Sometimes it hurts to want something, to be filled with such desire and know I may not achieve what I’m reaching for. And yet, it is through challenge that we grow. The hero’s journey is a series of tests and trials that transforms the hero into the person who can do more than who they were when they began.
While I committed to Aphrodite under the auspices of opening up to romantic love, what I gained was the willingness to take the risk. And it’s not that I always succeed. Sometimes I facilitate rituals that flop. Sometimes I plan events that don’t go well. Sometimes I submit writing and artwork that is rejected for projects. And yet, in the past years, I’ve been willing to put my writing and artwork out there in a way I never have before.
Without the risk, there’s no success. But being willing to risk opened me up to my own desire.
Claiming the Desire
Often people ask me how I got good at doing ritual, and how they can get better at leading rituals. And I can teach techniques of facilitation, sure. I can talk about leadership, I can talk about public speaking, I can talk about the process of a ritual and how to manage logistics. But what it really comes down to is the desire.
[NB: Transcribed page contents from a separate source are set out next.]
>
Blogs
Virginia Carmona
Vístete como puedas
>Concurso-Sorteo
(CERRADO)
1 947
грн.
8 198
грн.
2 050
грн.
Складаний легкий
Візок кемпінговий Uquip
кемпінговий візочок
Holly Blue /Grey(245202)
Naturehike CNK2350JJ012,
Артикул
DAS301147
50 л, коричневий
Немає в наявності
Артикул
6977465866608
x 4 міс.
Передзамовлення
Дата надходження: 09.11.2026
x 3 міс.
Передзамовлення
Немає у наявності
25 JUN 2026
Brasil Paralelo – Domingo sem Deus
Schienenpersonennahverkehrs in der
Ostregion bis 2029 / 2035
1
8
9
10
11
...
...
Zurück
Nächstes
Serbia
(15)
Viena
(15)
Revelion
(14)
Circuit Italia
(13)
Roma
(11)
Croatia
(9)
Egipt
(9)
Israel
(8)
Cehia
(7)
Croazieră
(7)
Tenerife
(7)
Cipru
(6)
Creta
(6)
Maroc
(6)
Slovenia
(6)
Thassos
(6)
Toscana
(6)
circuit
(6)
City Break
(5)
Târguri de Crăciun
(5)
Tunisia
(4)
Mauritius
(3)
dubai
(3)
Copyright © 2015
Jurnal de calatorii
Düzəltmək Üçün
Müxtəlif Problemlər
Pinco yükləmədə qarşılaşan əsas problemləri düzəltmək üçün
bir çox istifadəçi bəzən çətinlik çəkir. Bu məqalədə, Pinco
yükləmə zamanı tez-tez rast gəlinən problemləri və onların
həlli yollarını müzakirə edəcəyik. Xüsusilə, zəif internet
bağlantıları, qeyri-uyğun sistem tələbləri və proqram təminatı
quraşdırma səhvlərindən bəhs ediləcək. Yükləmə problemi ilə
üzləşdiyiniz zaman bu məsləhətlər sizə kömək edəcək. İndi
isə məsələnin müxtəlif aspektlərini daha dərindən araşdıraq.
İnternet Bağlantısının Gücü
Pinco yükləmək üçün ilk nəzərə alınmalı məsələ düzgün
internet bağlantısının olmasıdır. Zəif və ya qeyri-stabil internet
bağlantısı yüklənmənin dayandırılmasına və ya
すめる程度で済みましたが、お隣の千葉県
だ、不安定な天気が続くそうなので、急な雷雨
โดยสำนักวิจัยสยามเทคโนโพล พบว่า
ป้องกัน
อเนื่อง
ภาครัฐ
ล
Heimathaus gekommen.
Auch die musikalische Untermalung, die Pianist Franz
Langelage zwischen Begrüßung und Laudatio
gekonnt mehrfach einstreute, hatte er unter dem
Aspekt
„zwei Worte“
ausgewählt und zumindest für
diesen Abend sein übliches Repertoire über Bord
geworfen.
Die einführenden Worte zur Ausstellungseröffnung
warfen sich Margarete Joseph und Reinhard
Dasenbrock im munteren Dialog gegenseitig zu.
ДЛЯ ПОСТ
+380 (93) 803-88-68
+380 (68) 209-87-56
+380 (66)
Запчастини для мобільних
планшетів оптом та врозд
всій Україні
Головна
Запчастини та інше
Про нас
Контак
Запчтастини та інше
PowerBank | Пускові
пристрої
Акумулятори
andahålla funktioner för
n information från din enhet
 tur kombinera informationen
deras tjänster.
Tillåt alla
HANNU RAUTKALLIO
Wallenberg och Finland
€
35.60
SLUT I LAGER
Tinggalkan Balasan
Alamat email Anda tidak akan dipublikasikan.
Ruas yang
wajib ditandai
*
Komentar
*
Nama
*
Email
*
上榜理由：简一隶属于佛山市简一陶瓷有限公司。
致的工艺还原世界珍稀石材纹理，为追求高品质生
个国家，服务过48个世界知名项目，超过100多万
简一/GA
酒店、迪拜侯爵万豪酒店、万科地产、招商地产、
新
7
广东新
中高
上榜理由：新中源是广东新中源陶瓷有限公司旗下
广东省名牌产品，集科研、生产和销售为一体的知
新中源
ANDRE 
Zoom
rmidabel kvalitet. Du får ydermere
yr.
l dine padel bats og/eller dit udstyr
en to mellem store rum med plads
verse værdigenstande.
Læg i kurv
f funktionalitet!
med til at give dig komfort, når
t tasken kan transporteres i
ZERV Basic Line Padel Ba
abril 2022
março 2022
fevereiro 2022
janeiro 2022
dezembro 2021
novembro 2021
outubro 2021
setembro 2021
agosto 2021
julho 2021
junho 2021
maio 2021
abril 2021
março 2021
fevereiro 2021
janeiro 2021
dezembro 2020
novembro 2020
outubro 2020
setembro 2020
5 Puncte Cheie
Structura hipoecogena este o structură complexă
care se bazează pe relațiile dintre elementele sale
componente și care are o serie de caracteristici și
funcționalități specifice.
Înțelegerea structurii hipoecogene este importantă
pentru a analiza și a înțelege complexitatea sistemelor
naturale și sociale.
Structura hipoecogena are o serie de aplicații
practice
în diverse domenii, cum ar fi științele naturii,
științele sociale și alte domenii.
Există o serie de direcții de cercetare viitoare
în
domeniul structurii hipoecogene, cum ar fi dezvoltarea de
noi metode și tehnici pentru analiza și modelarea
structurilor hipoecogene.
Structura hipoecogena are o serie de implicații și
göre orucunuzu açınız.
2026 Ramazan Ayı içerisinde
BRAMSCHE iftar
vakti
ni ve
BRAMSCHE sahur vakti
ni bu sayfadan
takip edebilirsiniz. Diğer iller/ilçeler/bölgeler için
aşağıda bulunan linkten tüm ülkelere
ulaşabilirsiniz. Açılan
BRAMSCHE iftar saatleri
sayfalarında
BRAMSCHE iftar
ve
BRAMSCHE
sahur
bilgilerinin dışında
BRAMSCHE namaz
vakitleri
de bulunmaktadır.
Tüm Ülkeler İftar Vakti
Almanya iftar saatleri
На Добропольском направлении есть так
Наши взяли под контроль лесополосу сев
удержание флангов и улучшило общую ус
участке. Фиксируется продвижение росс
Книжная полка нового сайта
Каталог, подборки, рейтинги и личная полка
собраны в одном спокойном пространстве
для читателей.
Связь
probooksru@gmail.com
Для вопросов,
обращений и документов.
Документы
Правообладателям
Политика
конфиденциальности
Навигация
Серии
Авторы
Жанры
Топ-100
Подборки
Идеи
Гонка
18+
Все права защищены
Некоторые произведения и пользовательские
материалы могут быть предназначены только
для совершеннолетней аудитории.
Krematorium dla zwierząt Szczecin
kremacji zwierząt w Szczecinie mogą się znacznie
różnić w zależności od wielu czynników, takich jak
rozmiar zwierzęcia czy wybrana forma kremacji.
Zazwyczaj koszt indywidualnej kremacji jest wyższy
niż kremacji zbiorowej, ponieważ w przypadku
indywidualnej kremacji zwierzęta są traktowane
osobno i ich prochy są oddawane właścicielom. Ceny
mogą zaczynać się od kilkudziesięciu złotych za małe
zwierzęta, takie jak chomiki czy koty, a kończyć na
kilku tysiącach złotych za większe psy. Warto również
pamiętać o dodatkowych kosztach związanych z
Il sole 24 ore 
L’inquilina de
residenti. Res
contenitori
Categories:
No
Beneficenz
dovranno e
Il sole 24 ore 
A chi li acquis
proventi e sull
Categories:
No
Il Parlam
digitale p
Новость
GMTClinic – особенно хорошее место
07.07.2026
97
Do you desire bringing an amazing, transformative experience to your group? Are you willing to get out in front of a group of people and risk looking stupid? Are you willing to sing a chant while people stare at you in silence? Are you willing to be so filled up with energy and life force that people are willing to step past their own comfort zones in order to sing and dance and join in?
Are you willing to spend hours and hours and hours practicing facilitation by leading workshops, taking supporting roles, by learning and making mistakes?
You have to want it. You have to want it bad enough to risk screwing up. You have to want it bad enough to move past all your fears.
Whether we’re talking about taking the risk to be a better public speaker, or be a better writer, be a better leader, or any other endeavor, we’re talking about practicing til you have calluses. We’re talking about being willing to put your writing or art or projects or other work out there where people will give you feedback.
What Aphrodite asked me then, and what she asks me now, is, “Do you want it? Do you really want it? What are you willing to do to make it happen? What are you willing to give up?”
And if I want it badly enough, I let that sunshine fill me up with the desire. I want it, and I reach for it. I don’t always succeed, but it doesn’t stop me from reaching. If there’s anything I learned from Aphrodite, it’s that running away from pain and from sorrow isn’t going to get me what I want. In fact, the tears in my eyes often are what let me know I’m on the right path.
What do you desire? What are you willing to risk? Are you willing to stand in the sunlight, to be luscious, beautiful, and desirable?
[Shauna Aura Knight is an artist, author, ritualist, presenter, and spiritual seeker, Shauna travels nationally offering intensive education in the transformative arts of ritual, community leadership, and personal growth. She is the author of The Leader Within, Ritual Facilitation, and Dreamwork for the Initiate’s Path. She’s a columnist on ritual techniques for CIRCLE Magazine, and her writing appears in several anthologies. She’s also the author of urban fantasy and paranormal romance novels including Werewolves in the Kitchen, A Winter Knight’s Vigil, A Fading Amaranth, and The White Dress, the Autumn Leaves. Shauna’s mythic artwork and designs are used for magazine covers, book covers, and illustrations, as well as decorating many walls, shrines, and other spaces. Shauna is passionate about creating rituals, experiences, stories, and artwork to awaken mythic imagination. http://www.shaunaauraknight.com%5D
I haven’t gone this deeply with Her by any means, but worshipping Her as Ambologera and getting out of my preconceptions has been so affirming, especially for someone who was convinced that maybe this was a goddess who just didn’t like her.
Thanks for sharing your journey with Her. This was wonderful.
Shauna Aura Knight said:
Thanks! I’m glad the essay was of service.
Shauna Aura Knight said:
Thanks as always for publishing my work! Looks like I gave you a screwy link in the bio. My site is http://www.shaunaauraknight.com 🙂
this validated to me that i was being drawn to Aphrodite for a reason thank you for your beautiful essay.